Cochran's croaking gecko
- Conservation status: Least Concern (IUCN 3.1)

Scientific classification
- Kingdom: Animalia
- Phylum: Chordata
- Class: Reptilia
- Order: Squamata
- Suborder: Gekkota
- Family: Sphaerodactylidae
- Genus: Aristelliger
- Species: A. cochranae
- Binomial name: Aristelliger cochranae Grant, 1931

= Cochran's croaking gecko =

- Genus: Aristelliger
- Species: cochranae
- Authority: Grant, 1931
- Conservation status: LC

Species of lizard

Cochran's croaking gecko (Aristelliger cochranae), also commonly known as Cochran's Caribbean gecko and the Navassa gecko, is a species of lizard in the family Sphaerodactylidae. The species was described in 1931 by Chapman Grant and named after notable American herpetologist and artist Doris Mable Cochran. The species received one of its common names from the loud croaking call of the male during the mating period.

==Description==
A. cochranae has a snout to vent length (SVL) up to 63 mm in males and 53 mm in females. It has relatively short and massive legs. The colour of its body varies from beige brown to chestnut red and the back exhibits light spots. A dark chestnut crossband extends from the snout to the head, the nape, and the eyes. The largest part of the tail is dark grey to black. The hatchlings have clear white crossbands on the tail.
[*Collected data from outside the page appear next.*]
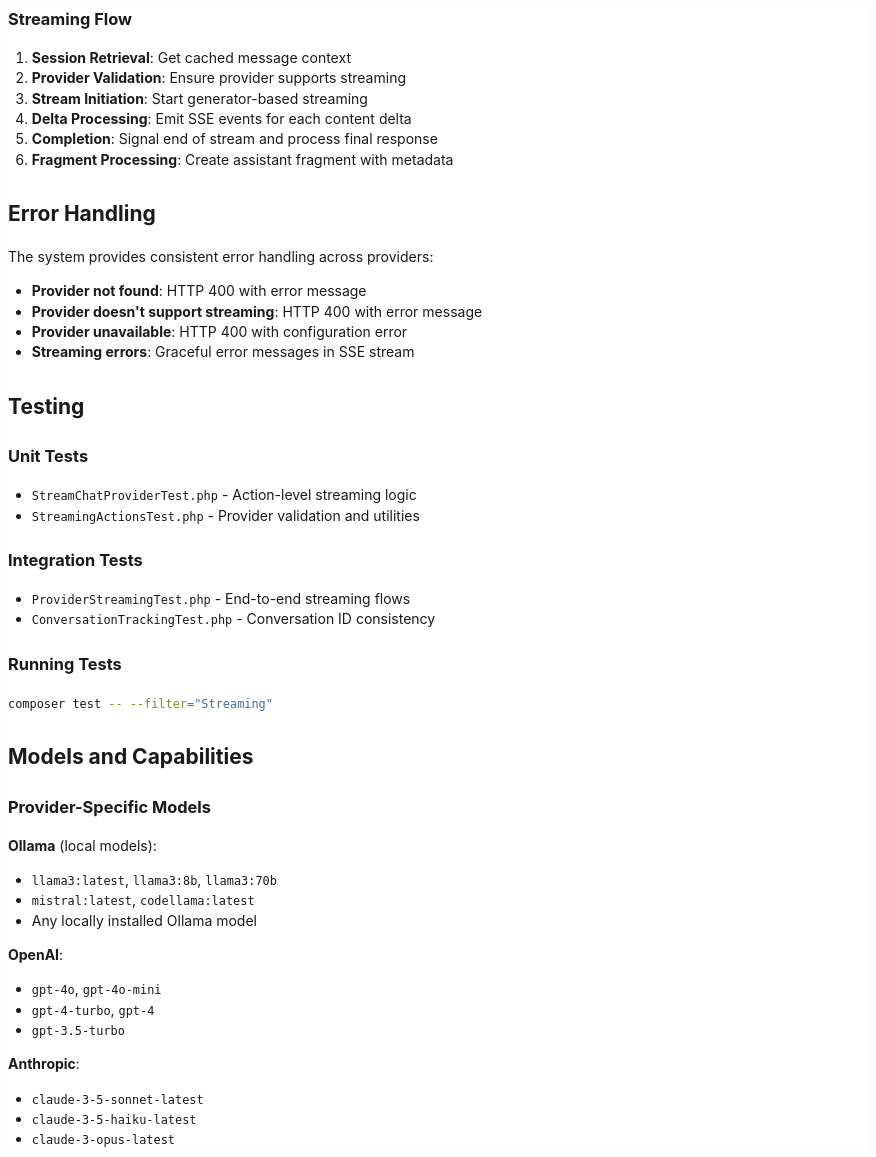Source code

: ### Streaming Flow

1. **Session Retrieval**: Get cached message context
2. **Provider Validation**: Ensure provider supports streaming
3. **Stream Initiation**: Start generator-based streaming
4. **Delta Processing**: Emit SSE events for each content delta
5. **Completion**: Signal end of stream and process final response
6. **Fragment Processing**: Create assistant fragment with metadata

## Error Handling

The system provides consistent error handling across providers:

- **Provider not found**: HTTP 400 with error message
- **Provider doesn't support streaming**: HTTP 400 with error message  
- **Provider unavailable**: HTTP 400 with configuration error
- **Streaming errors**: Graceful error messages in SSE stream

## Testing

### Unit Tests
- `StreamChatProviderTest.php` - Action-level streaming logic
- `StreamingActionsTest.php` - Provider validation and utilities

### Integration Tests  
- `ProviderStreamingTest.php` - End-to-end streaming flows
- `ConversationTrackingTest.php` - Conversation ID consistency

### Running Tests
```bash
composer test -- --filter="Streaming"
```

## Models and Capabilities

### Provider-Specific Models

**Ollama** (local models):
- `llama3:latest`, `llama3:8b`, `llama3:70b`
- `mistral:latest`, `codellama:latest`
- Any locally installed Ollama model

**OpenAI**:
- `gpt-4o`, `gpt-4o-mini`
- `gpt-4-turbo`, `gpt-4`
- `gpt-3.5-turbo`

**Anthropic**:
- `claude-3-5-sonnet-latest`
- `claude-3-5-haiku-latest`
- `claude-3-opus-latest`
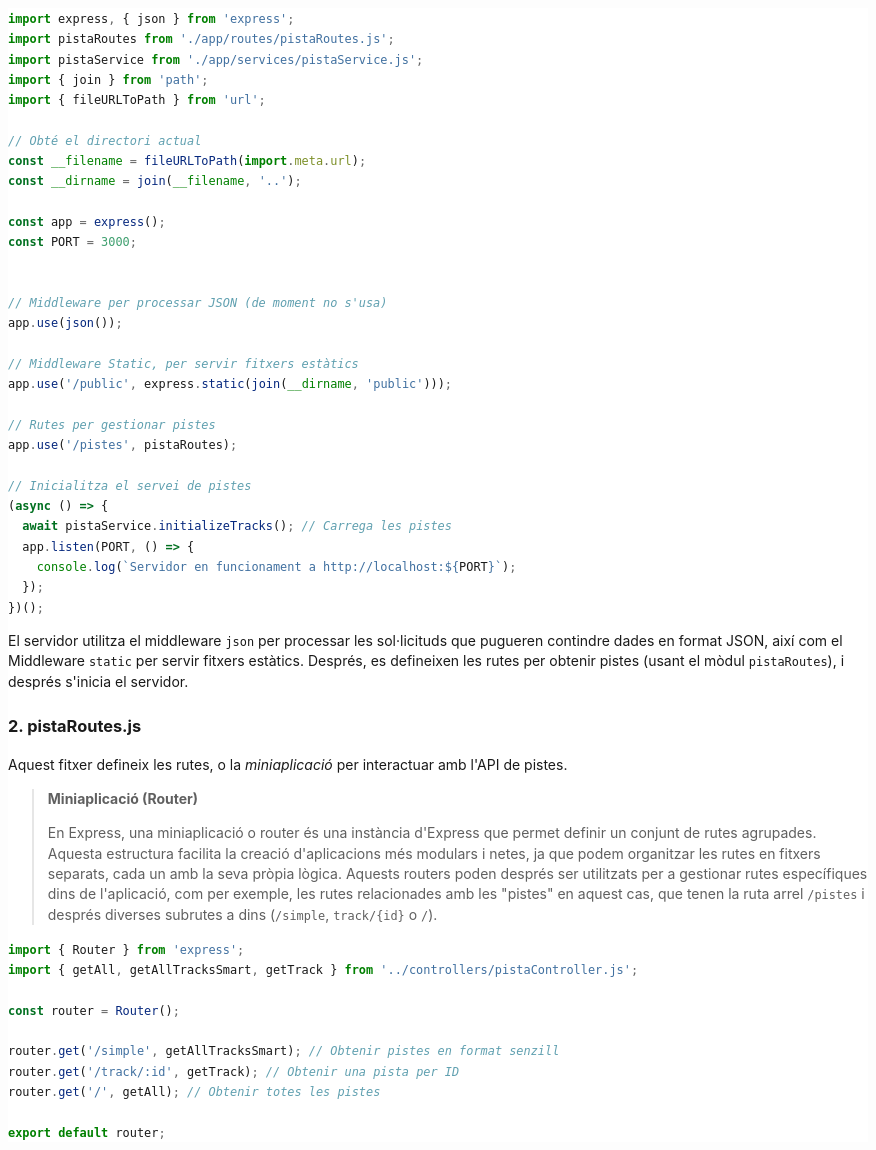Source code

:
 ```javascript
import express, { json } from 'express';
import pistaRoutes from './app/routes/pistaRoutes.js';
import pistaService from './app/services/pistaService.js';
import { join } from 'path';
import { fileURLToPath } from 'url';

// Obté el directori actual
const __filename = fileURLToPath(import.meta.url);
const __dirname = join(__filename, '..');

const app = express();
const PORT = 3000;


// Middleware per processar JSON (de moment no s'usa)
app.use(json());

// Middleware Static, per servir fitxers estàtics
app.use('/public', express.static(join(__dirname, 'public'))); 

// Rutes per gestionar pistes
app.use('/pistes', pistaRoutes);

// Inicialitza el servei de pistes
(async () => {
  await pistaService.initializeTracks(); // Carrega les pistes
  app.listen(PORT, () => {
    console.log(`Servidor en funcionament a http://localhost:${PORT}`);
  });
})();
```

El servidor utilitza el middleware `json` per processar les sol·licituds que pugueren contindre dades en format JSON, així com el Middleware `static` per servir fitxers estàtics. Després, es defineixen les rutes per obtenir pistes (usant el mòdul `pistaRoutes`), i després s'inicia el servidor.

### 2. pistaRoutes.js

Aquest fitxer defineix les rutes, o la *miniaplicació* per interactuar amb l'API de pistes.

>
> **Miniaplicació (Router)**
>
> En Express, una miniaplicació o router és una instància d'Express que permet definir un conjunt de rutes agrupades. Aquesta estructura facilita la creació d'aplicacions més modulars i netes, ja que podem organitzar les rutes en fitxers separats, cada un amb la seva pròpia lògica. Aquests routers poden després ser utilitzats per a gestionar rutes específiques dins de l'aplicació, com per exemple, les rutes relacionades amb les "pistes" en aquest cas, que tenen la ruta arrel `/pistes` i després diverses subrutes a dins (`/simple`, `track/{id}` o `/`).

```javascript
import { Router } from 'express';
import { getAll, getAllTracksSmart, getTrack } from '../controllers/pistaController.js';

const router = Router();

router.get('/simple', getAllTracksSmart); // Obtenir pistes en format senzill
router.get('/track/:id', getTrack); // Obtenir una pista per ID
router.get('/', getAll); // Obtenir totes les pistes

export default router;
```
==Occurrence and biology==
Cochran's croaking gecko is endemic to Navassa Island, an island between Haiti and Jamaica. It is relatively common despite its small habitat of 5.2 km² (2 sq mi). It is nocturnal and arboreal, which means that it lives and preys entirely on the branches or under the bark of ficus trees or fan palms (Thrinax morrisii ). Its diet consists of insects.